Question re: Change in Revocations Methods

Yeah, I certainly recognize that the good people at Let's Encrypt understand the complexities of the CAB/Root requirements, the WebPKI in general, and their own platform specifically all much better than I do. I just would have naively thought the prior behavior was everything behaving as expected and documented, even in the revoking-for-keyCompromise-by-only-proving-domain-ownership cases (like, we recommended it as the best way to do things here just a couple weeks ago), so the fact that the behavior was actually considered a bug (and not just any bug, one that needed to be embargoed for 8 weeks for other platforms to be able to "patch") has really just thrown me for a loop.

If this new way really is The Right Way to do things, though, then I think the next step is really getting a lot more details and recommendations into the documentation, especially in the Integration Guide and ACME Implementation Details, as well as making sure ACME clients update their behavior. Like, the revoking documentation says that Certbot will use the account key by default, which I'm guessing means that if you add --reason keyCompromise it just won't work unless you also add the --key-path parameter?

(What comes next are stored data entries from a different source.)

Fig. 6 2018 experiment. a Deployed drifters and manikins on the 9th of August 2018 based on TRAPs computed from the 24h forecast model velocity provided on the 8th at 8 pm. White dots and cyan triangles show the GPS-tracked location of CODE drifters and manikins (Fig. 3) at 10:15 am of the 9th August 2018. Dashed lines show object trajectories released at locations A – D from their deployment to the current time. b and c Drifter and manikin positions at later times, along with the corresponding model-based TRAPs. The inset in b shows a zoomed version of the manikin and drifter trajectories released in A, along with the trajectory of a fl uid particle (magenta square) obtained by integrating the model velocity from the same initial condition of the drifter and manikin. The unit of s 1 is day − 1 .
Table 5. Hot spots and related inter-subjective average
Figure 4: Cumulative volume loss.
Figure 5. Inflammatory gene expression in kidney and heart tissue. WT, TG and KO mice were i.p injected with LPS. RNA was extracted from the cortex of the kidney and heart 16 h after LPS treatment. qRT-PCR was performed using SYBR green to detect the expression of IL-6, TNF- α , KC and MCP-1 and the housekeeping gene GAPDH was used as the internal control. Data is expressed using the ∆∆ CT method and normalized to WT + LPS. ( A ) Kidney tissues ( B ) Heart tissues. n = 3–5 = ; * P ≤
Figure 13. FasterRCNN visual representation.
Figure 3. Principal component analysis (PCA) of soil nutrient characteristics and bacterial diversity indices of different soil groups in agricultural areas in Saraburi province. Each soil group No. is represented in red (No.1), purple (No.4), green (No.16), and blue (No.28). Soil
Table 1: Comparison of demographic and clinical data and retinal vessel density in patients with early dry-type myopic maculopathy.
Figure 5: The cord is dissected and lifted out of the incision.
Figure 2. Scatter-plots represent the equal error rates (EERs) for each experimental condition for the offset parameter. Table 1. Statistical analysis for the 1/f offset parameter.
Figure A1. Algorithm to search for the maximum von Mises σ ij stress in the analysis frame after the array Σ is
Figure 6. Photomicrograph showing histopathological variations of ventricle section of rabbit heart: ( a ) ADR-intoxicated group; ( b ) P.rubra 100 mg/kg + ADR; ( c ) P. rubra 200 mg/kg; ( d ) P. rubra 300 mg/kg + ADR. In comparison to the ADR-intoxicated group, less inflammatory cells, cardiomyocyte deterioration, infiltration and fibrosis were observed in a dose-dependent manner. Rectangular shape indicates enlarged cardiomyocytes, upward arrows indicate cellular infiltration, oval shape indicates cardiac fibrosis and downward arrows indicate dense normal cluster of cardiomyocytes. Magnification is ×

I would guess that it should be smarter about picking which key to sign the request with based on the revocation reason now.

I guess the other main thing I'm trying to say is that if revoking for key compromise becomes harder, then people may be more likely to just not report it at all instead, or revoke it for some other reason leading to it not ending up on the blocked-key-list even when it should, so it's in everyone's best interest to ensure that key compromise revocation is easy enough to be able to actually happen when it's needed.